Louis Émile Javal (5 May 1839 - 20 January 1907) was a French ophthalmologist born in Paris. Javal is remembered for his studies of physiological optics and his work involving a disorder known as strabismus.

== Early life ==
He was born in Paris to Léopold Javal (1804-1872) and Auguste Javal (née von Lämel; 1817-1893).

== Academic background ==
Originally trained as a civil engineer, he switched to the medical profession, receiving his degree from the University of Paris in 1868. Following graduation, he traveled to Berlin, where he studied under Albrecht von Graefe (1828-1870). During the Franco-Prussian War he served as a medical officer. In 1878 he opened an ophthalmological laboratory at the Sorbonne and was its director until 1900. Politically active like his father, he represented the district of Yonne in the French Parliament from 1884 to 1889.

== Contributions in ophthalmology ==
With his student Hjalmar August Schiøtz (1850-1927), he constructed an early keratometer, also known as the "Javal Schiötz ophthalmometer". This device is used to measure the curvature of the corneal surface of the eye, as well as to determine the extent and axis of astigmatism. Javal also made important contributions in regards to the study of eye tracking, and with his assistant Marius Hans Erik Tscherning (1854-1939), he researched astigmatism and conducted studies in the field of optics.

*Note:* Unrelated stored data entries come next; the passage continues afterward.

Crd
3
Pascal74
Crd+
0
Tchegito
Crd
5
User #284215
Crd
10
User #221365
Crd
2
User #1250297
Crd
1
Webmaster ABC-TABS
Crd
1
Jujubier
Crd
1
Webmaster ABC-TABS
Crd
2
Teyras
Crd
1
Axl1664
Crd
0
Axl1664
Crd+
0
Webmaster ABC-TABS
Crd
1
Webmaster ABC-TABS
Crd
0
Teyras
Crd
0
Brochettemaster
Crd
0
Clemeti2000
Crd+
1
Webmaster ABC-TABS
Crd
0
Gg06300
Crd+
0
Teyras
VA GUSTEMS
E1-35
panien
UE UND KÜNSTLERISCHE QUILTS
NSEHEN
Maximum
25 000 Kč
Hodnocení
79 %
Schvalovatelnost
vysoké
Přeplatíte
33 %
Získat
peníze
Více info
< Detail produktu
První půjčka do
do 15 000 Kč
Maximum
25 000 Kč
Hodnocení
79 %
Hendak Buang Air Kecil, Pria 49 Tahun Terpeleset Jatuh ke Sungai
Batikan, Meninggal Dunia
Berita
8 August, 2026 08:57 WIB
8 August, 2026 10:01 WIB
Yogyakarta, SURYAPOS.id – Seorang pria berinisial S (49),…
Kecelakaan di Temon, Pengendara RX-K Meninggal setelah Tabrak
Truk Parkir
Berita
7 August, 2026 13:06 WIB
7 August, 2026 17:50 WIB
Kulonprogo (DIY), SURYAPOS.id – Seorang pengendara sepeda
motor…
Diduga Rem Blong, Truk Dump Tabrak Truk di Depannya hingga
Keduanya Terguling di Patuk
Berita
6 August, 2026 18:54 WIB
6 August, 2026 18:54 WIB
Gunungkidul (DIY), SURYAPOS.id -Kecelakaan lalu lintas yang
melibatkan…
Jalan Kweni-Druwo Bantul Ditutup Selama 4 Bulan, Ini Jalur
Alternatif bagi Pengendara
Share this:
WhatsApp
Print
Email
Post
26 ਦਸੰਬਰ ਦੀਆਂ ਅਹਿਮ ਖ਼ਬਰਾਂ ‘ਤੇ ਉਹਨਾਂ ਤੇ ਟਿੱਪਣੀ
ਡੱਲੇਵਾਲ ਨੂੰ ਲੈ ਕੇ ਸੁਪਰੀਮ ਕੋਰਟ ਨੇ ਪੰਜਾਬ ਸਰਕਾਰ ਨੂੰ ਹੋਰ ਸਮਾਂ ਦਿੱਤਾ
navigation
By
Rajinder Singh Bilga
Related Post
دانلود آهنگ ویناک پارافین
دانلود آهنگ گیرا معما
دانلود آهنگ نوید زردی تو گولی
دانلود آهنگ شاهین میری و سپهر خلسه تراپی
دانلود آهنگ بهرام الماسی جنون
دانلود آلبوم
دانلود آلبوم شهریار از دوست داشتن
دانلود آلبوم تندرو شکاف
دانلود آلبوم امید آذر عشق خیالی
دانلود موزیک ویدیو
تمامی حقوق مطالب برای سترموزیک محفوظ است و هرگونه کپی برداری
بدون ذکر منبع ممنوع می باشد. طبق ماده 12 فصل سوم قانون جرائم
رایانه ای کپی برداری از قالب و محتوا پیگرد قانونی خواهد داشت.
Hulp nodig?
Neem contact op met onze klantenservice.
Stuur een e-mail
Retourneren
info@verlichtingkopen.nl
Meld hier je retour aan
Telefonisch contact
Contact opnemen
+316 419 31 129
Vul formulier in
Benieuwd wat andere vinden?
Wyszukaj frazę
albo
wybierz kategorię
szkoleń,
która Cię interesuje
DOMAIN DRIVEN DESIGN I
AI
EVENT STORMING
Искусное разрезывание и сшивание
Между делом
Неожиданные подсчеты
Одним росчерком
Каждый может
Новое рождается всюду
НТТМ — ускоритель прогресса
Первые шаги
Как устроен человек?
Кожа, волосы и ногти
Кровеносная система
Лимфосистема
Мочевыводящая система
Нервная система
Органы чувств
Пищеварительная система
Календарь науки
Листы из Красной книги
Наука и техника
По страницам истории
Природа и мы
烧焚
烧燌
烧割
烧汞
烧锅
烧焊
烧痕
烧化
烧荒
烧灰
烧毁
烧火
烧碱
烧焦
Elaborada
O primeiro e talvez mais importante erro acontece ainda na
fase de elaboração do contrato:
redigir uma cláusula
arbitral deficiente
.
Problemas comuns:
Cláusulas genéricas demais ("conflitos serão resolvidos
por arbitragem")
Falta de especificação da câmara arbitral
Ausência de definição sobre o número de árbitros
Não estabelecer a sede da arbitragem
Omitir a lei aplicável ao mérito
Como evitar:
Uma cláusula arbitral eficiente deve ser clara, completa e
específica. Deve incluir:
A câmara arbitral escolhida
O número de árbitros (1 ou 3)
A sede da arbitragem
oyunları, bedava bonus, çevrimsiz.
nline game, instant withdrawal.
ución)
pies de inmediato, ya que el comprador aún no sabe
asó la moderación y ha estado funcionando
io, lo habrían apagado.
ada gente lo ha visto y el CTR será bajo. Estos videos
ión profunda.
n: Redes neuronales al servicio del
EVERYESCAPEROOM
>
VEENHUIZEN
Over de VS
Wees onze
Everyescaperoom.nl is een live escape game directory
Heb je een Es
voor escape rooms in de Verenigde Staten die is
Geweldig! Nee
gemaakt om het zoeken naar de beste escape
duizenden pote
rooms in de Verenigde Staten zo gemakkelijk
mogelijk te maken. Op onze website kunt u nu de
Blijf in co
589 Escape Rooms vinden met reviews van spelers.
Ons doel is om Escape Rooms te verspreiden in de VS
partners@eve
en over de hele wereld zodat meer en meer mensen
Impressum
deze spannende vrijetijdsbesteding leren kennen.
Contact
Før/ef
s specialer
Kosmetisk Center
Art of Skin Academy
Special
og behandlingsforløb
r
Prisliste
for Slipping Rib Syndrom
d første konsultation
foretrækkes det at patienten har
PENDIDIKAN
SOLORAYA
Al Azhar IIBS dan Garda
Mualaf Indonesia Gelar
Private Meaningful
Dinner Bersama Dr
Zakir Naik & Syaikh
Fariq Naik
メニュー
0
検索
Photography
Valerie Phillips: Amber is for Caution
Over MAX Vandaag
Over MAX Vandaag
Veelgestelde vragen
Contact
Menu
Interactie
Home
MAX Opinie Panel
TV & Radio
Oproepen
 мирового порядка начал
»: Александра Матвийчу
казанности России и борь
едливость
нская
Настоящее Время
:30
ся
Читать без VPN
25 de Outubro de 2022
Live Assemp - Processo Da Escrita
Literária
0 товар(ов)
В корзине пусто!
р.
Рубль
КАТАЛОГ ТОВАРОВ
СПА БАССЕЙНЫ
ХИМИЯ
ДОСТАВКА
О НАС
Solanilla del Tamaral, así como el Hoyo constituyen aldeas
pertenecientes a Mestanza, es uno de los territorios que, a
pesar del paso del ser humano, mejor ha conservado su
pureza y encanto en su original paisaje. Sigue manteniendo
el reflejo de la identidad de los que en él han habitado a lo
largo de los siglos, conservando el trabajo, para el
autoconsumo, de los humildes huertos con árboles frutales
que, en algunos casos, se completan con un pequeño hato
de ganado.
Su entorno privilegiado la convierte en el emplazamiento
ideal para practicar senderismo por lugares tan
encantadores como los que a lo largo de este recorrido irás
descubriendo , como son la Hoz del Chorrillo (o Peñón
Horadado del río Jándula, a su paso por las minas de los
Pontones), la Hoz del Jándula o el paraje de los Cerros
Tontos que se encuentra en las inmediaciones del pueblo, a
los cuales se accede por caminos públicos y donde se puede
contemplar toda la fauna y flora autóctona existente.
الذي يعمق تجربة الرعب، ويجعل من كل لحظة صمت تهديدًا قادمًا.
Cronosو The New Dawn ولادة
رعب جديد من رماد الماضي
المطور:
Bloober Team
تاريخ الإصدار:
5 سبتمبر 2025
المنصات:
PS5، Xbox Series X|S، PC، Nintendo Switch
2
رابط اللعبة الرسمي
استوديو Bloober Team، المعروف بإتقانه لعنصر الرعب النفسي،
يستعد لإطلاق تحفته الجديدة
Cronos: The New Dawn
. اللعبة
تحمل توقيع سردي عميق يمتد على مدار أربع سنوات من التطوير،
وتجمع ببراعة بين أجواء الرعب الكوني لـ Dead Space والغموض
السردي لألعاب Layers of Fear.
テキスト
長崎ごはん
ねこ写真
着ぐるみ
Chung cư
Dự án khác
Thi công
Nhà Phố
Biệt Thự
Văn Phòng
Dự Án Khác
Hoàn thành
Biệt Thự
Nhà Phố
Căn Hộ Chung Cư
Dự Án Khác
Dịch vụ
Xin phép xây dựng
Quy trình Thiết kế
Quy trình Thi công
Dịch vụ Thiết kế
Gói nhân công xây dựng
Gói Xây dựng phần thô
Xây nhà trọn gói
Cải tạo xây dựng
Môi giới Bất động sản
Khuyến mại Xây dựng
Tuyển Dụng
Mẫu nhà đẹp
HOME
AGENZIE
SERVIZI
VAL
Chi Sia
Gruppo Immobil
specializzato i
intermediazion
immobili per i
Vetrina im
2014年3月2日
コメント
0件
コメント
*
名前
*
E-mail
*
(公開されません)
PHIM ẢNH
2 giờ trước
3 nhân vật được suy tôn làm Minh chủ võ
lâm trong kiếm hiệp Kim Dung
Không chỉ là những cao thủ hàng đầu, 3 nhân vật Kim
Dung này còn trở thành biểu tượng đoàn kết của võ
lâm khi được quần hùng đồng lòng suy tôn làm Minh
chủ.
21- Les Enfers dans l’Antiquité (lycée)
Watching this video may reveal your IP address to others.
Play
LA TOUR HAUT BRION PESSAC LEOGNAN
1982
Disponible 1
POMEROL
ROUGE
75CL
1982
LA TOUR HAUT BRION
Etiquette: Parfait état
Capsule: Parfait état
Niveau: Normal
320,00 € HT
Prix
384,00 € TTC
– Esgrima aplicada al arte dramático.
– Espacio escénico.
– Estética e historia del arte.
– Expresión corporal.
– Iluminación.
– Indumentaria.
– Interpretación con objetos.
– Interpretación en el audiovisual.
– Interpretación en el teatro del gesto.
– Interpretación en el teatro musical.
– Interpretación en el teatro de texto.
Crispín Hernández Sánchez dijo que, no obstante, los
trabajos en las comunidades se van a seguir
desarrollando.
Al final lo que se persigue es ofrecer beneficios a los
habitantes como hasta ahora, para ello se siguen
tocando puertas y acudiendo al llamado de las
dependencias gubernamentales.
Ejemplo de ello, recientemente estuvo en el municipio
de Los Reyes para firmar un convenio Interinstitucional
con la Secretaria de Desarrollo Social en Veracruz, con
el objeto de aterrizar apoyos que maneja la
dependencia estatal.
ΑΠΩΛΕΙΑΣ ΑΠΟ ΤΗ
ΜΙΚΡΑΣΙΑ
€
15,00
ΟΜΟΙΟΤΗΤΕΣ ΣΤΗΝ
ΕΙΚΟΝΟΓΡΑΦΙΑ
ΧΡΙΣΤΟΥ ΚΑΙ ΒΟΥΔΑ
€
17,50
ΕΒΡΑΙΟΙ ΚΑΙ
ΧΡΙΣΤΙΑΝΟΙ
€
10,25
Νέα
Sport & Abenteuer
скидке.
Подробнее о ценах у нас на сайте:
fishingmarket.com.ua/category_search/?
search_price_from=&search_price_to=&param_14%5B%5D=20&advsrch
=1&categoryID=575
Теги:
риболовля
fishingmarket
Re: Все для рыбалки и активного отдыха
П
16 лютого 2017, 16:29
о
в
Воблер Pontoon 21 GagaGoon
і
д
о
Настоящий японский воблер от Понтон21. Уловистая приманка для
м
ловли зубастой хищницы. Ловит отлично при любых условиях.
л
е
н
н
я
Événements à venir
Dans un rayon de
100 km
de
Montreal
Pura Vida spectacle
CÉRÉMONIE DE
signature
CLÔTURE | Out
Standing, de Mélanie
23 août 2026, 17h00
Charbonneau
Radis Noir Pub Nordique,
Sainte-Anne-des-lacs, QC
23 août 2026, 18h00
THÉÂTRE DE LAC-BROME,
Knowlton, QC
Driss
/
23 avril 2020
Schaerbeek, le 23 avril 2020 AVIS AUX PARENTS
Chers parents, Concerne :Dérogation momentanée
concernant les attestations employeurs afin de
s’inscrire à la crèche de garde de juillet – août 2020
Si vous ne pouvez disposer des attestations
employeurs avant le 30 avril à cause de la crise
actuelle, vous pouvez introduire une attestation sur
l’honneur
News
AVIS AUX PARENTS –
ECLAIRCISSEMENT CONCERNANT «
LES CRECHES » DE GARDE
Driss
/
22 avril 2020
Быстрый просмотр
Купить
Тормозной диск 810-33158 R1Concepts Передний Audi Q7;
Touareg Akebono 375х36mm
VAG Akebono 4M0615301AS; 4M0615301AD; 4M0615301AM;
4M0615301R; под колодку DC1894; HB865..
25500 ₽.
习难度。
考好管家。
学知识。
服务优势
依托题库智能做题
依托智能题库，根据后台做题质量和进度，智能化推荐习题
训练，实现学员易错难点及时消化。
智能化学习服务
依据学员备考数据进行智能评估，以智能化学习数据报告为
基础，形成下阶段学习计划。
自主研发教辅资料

Javal described eye movements during reading in the late 19th century. He reported that eyes do not move continuously along a line of text, but make short rapid movements (saccades) intermingled with short stops (fixations). Javal's observations were characterised by a reliance on naked-eye observation of eye movement in the absence of technology.

Javal's interest in strabismus was due to the disorder affecting his father and sister. Javal himself had heterochromia. At middle-age Javal developed glaucoma, and by 1900 was totally blind after suffering repeated attacks of acute angle-closure. He was a friend of Ludwik Łazarz Zamenhof (1859-1917), the inventor of Esperanto, and he stressed the importance of learning this language by the blind. In addition, he was involved in social reform issues that included education and circumstances surrounding the poor. Today the "Louis Emile Javal Silver Service Distinction" is issued by the International Contact Lens Council of Ophthalmology. Javal died of stomach cancer and donated his left eye to histopathological research in England where, however, it got lost without a report being published.

== Personal life ==
He married Maria Anna Ellissen (1847–1933) on July 30, 1867. They had five children: Alice Anna (1869–1943), twins Jeanne Félicie (1871–1956) and Jean-Félix (1871–1915), Adolphe (1873–1944) and Mathilde Julie (1876–1947). His daughter Alice married Lazare Weiller and was the mother of four children (one of whom was Paul-Louis Weiller). Another daughter, Jeanne Félicie, married Paul Louis Weiss and was the mother of six children (including Louise Weiss and Jenny Aubry).

== Bibliography ==
- Du strabisme, dans ses applications à la théorie de la vision. Doctoral dissertation, Paris, 1868.
- Un opthalmomètre pratique, Annales d'oculistique, L. E. Javal, H. Schiötz: Paris, 1881, 86: 5-21.
- Manuel du strabisme. Paris, 1896.
- Entre aveugles; Paris, 1903. translated into German, English and Esperanto.
- Physiologie de la lecture et de l’écriture. Paris, 1905; bibliography in Annales d'oculistique, Paris, 1907, 137: 187.